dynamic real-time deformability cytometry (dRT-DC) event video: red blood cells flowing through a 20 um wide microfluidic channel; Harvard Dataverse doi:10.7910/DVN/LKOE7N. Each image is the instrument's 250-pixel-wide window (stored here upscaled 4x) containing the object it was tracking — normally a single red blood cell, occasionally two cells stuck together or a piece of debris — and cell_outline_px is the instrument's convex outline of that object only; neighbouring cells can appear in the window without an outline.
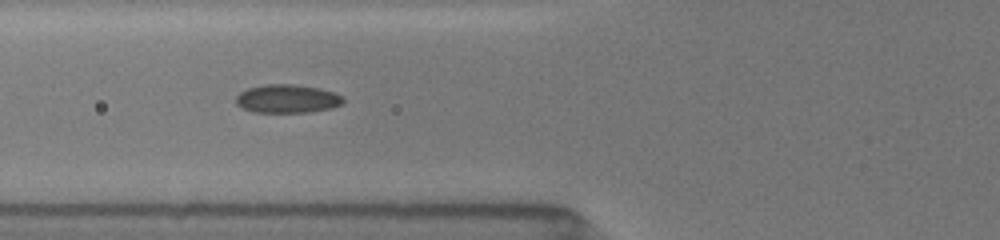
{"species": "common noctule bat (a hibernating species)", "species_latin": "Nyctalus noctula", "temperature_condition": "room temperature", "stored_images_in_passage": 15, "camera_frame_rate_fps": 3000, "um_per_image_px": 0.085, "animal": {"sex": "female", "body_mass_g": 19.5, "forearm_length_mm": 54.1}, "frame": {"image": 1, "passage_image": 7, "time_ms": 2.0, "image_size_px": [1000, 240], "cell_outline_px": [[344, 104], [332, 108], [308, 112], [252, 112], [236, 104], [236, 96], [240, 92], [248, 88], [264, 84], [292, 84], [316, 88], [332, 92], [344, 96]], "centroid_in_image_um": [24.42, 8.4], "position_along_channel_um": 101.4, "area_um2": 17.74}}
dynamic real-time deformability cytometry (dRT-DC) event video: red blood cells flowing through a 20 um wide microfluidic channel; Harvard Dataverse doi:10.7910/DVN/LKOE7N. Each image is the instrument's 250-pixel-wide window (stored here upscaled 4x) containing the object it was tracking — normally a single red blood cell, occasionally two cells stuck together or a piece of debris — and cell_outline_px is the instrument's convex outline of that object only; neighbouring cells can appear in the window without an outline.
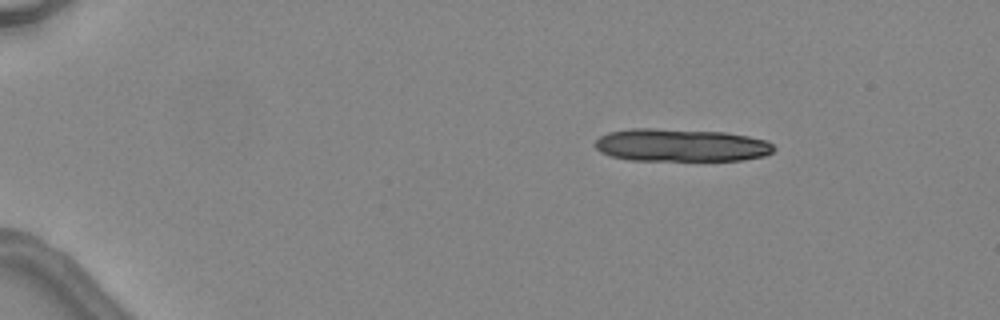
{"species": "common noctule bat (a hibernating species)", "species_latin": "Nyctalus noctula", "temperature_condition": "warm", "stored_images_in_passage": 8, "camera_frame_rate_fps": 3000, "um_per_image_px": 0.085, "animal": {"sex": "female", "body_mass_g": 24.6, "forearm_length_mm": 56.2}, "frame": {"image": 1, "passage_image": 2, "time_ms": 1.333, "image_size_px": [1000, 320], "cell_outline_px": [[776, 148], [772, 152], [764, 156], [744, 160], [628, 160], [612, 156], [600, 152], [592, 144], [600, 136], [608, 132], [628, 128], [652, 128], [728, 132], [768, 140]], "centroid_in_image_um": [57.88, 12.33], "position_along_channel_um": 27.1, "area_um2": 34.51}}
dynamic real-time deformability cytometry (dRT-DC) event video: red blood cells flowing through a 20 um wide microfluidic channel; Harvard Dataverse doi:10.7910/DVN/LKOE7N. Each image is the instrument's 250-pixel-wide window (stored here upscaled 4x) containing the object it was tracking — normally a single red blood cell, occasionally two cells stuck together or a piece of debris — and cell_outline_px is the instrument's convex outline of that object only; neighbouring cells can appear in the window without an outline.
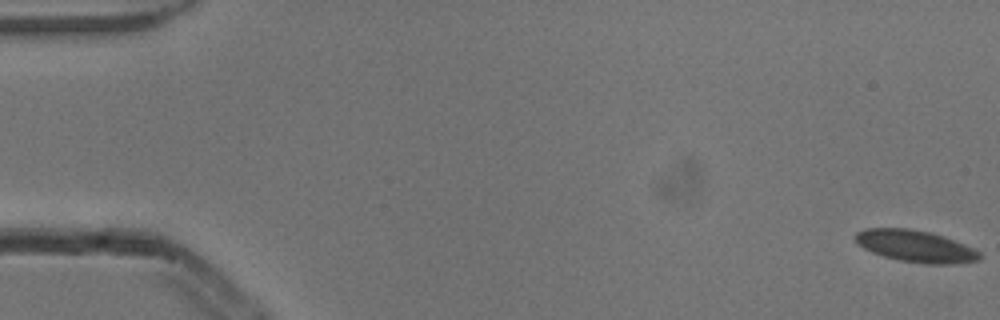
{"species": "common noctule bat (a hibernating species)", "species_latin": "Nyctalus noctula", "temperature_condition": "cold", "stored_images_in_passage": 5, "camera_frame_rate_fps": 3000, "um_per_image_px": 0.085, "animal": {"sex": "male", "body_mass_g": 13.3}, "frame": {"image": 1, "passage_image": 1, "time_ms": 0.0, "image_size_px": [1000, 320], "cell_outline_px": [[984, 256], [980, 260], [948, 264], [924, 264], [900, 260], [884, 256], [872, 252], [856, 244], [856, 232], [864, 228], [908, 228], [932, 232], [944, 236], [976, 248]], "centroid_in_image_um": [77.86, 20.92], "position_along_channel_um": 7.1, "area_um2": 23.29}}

=======

## WHAT THIS TASK INVOLVES
Transcribe the listing above verbatim. Omit the pictures.

## TASK OUTPUT
dynamic real-time deformability cytometry (dRT-DC) event video: red blood cells flowing through a 20 um wide microfluidic channel; Harvard Dataverse doi:10.7910/DVN/LKOE7N. Each image is the instrument's 250-pixel-wide window (stored here upscaled 4x) containing the object it was tracking — normally a single red blood cell, occasionally two cells stuck together or a piece of debris — and cell_outline_px is the instrument's convex outline of that object only; neighbouring cells can appear in the window without an outline.
{"species": "common noctule bat (a hibernating species)", "species_latin": "Nyctalus noctula", "temperature_condition": "room temperature", "stored_images_in_passage": 15, "camera_frame_rate_fps": 3000, "um_per_image_px": 0.085, "animal": {"sex": "female", "body_mass_g": 19.5, "forearm_length_mm": 54.1}, "frame": {"image": 1, "passage_image": 7, "time_ms": 2.0, "image_size_px": [1000, 240], "cell_outline_px": [[344, 104], [332, 108], [308, 112], [252, 112], [236, 104], [236, 96], [240, 92], [248, 88], [264, 84], [292, 84], [316, 88], [332, 92], [344, 96]], "centroid_in_image_um": [24.42, 8.4], "position_along_channel_um": 101.4, "area_um2": 17.74}}
dynamic real-time deformability cytometry (dRT-DC) event video: red blood cells flowing through a 20 um wide microfluidic channel; Harvard Dataverse doi:10.7910/DVN/LKOE7N. Each image is the instrument's 250-pixel-wide window (stored here upscaled 4x) containing the object it was tracking — normally a single red blood cell, occasionally two cells stuck together or a piece of debris — and cell_outline_px is the instrument's convex outline of that object only; neighbouring cells can appear in the window without an outline.
{"species": "common noctule bat (a hibernating species)", "species_latin": "Nyctalus noctula", "temperature_condition": "warm", "stored_images_in_passage": 8, "camera_frame_rate_fps": 3000, "um_per_image_px": 0.085, "animal": {"sex": "female", "body_mass_g": 24.6, "forearm_length_mm": 56.2}, "frame": {"image": 1, "passage_image": 2, "time_ms": 1.333, "image_size_px": [1000, 320], "cell_outline_px": [[776, 148], [772, 152], [764, 156], [744, 160], [628, 160], [612, 156], [600, 152], [592, 144], [600, 136], [608, 132], [628, 128], [652, 128], [728, 132], [768, 140]], "centroid_in_image_um": [57.88, 12.33], "position_along_channel_um": 27.1, "area_um2": 34.51}}
dynamic real-time deformability cytometry (dRT-DC) event video: red blood cells flowing through a 20 um wide microfluidic channel; Harvard Dataverse doi:10.7910/DVN/LKOE7N. Each image is the instrument's 250-pixel-wide window (stored here upscaled 4x) containing the object it was tracking — normally a single red blood cell, occasionally two cells stuck together or a piece of debris — and cell_outline_px is the instrument's convex outline of that object only; neighbouring cells can appear in the window without an outline.
{"species": "common noctule bat (a hibernating species)", "species_latin": "Nyctalus noctula", "temperature_condition": "cold", "stored_images_in_passage": 5, "camera_frame_rate_fps": 3000, "um_per_image_px": 0.085, "animal": {"sex": "male", "body_mass_g": 13.3}, "frame": {"image": 1, "passage_image": 1, "time_ms": 0.0, "image_size_px": [1000, 320], "cell_outline_px": [[984, 256], [980, 260], [948, 264], [924, 264], [900, 260], [884, 256], [872, 252], [856, 244], [856, 232], [864, 228], [908, 228], [932, 232], [944, 236], [976, 248]], "centroid_in_image_um": [77.86, 20.92], "position_along_channel_um": 7.1, "area_um2": 23.29}}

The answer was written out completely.